HELL “I’ll put you through hell,” Crutchfield repeats throughout a song about the songwriter’s own role in combusting previous relationships, romantic and otherwise.

WITCHES This feminist anthem shouts out some of Crutchfield’s best friends and collaborators, including twin sister Allison, Snail Mail singer-songwriter Lindsey Jordan and Marlee Grace, a performer who dances in the video for “Lilacs.” The fair-weather “myth” Crutchfield sings about here refers to the branding, social media and other hustles musicians must do to get ahead.

WAR Written to Grace, a friend who was integral to Crutchfield getting sober, “War” is another self-reflective track that confronts the album’s twin themes, addiction and codependency.

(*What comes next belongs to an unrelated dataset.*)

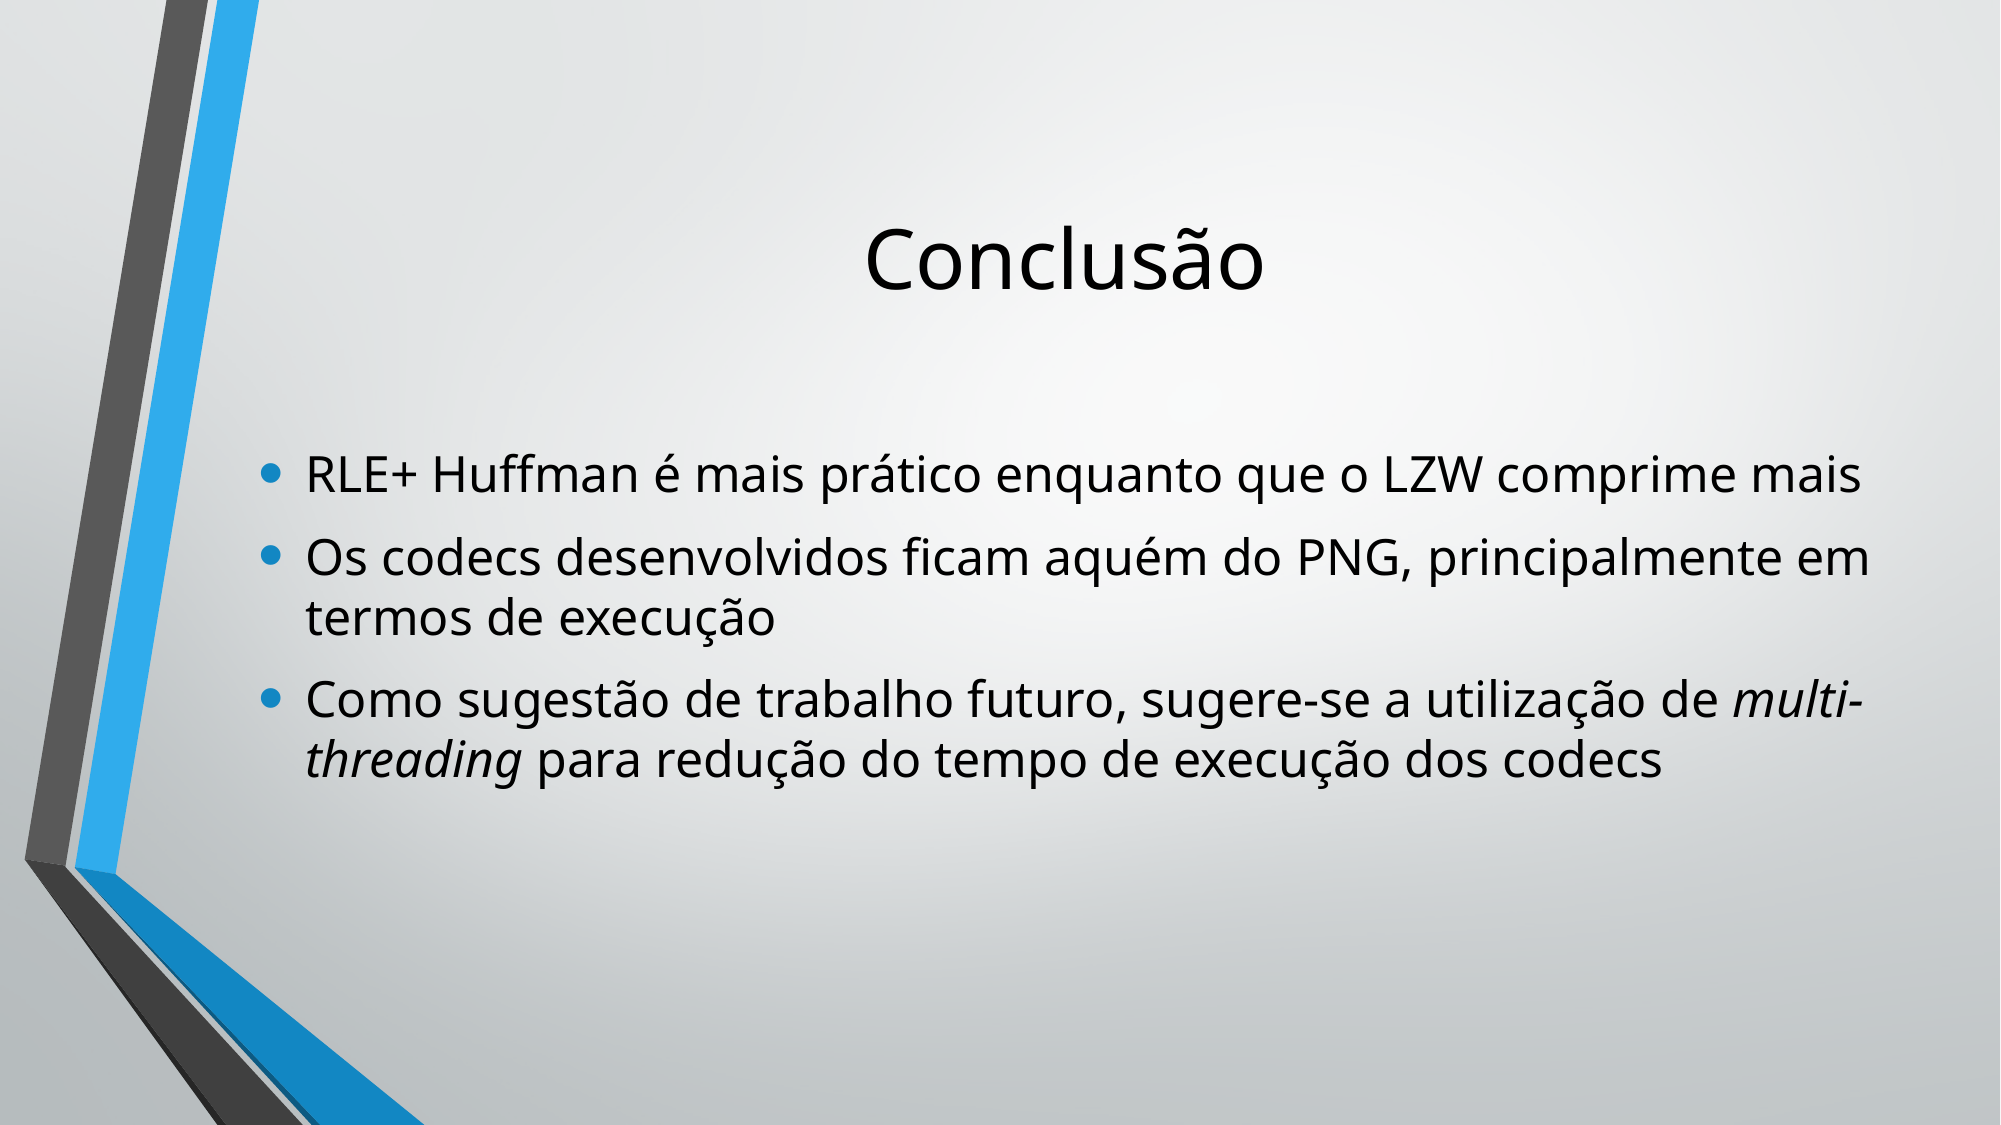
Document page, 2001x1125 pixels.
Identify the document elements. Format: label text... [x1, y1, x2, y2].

title Conclusão [243, 112, 1887, 399]
list RLE+ Huffman é mais prático enquanto que o LZW comprime mais Os codecs desenvolvidos ficam aquém do PNG, principalmente em termos de execução Como sugestão de trabalho futuro, sugere-se a utilização de multi-threading para redução do tempo de execução dos codecs [243, 399, 1908, 913]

ARKADELPHIA With its folding chairs, American flags and trailer park fireworks, “Arkadelphia” features some of Saint Cloud’s most evocative songwriting. It’s the album’s longest (and darkest) song, inspired by a friend from Alabama who has struggled with addiction. “If you get real close to the ending,” Crutchfield sings, “I hope you know I did what I could.”

RUBY FALLS Despite Car Wheels’ overarching influence, the back stretch of Saint Cloud has just as much in common with Williams’ previous album, the elegiac Sweet Old World. That includes this masterpiece, written about a friend who died from an overdose.

SAINT CLOUD Conceived as the album’s closer, “Saint Cloud” begins on the New York City subway, travels to Crutchfield’s father’s hometown of St. Cloud, Florida, and ends on a tranquil note, backed by little more than Crutchfield’s voice and a gently strummed guitar: “And I might show up in a white dress/Turn reluctance on its ear/If the dead just go on living/Well there’s nothing left to fear.”